Well the blank parts of a page thing could have been the bug when the plugin was called in the loop. That should be fixed now.
It sounds like your hosting company doesn't like to do software updates after installing the OS off of a disk. CentOS has a wiki page for updating PHP to 5.2.x and it is quite simple:
# rpm -qa |grep php
# yum update
# service httpd restart
Source: http://wiki.centos.org/HowTos/PHP_5.1_To_5.2
The first checks for installed php components, the second does the install, the third restarts apache.
I noticed one thing with the checking code, I look at the superglobal PHP_VERSION for the check, but report using phpversion(). If after updating you get where it says a version over 5.2 in the message (e.g. the warning becomes non logical), then it may be something with the global.
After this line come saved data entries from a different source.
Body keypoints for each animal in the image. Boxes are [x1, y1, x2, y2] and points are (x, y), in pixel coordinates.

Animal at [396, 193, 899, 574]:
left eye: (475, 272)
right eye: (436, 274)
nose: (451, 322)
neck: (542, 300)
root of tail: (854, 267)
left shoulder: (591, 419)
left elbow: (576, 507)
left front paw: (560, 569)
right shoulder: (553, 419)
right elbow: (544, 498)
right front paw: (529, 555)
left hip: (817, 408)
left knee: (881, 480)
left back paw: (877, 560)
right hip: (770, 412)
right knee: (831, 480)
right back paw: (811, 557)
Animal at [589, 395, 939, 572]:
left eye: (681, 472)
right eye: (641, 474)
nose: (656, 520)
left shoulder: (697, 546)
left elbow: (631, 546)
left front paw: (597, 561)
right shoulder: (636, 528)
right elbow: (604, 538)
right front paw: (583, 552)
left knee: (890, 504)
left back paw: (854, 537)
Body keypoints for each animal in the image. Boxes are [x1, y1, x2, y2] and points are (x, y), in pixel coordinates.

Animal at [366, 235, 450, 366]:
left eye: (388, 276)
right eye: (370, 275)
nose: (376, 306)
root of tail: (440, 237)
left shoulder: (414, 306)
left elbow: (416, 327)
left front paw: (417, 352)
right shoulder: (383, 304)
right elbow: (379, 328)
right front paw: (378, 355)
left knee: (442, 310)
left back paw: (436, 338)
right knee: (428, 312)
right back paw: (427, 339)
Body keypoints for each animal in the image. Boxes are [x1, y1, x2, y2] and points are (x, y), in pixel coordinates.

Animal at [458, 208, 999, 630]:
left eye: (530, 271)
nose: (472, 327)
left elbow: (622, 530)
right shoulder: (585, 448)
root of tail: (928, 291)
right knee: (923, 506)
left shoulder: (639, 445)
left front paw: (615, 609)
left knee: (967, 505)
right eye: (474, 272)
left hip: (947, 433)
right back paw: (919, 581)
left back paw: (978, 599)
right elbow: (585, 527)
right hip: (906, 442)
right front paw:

The message should have contained two version numbers in it, like the example JLeuze posted:
Your PHP version is too old, please upgrade to a newer version. Your version is 5.1.6, this plugin requires 5.2.0
Where "5.1.6" would be what ever version of PHP your site is running. If that is blank, then your host is trying to hide their PHP version. If that version is still 5.1.x or 5.0.x (where x is a number), then your host lied to you about upgrading the PHP version. If that version number is 5.2.x (where x is a number), then as explained above, PHP_VERSION and phpversion() are for some reason two different versions (and something I need to look into).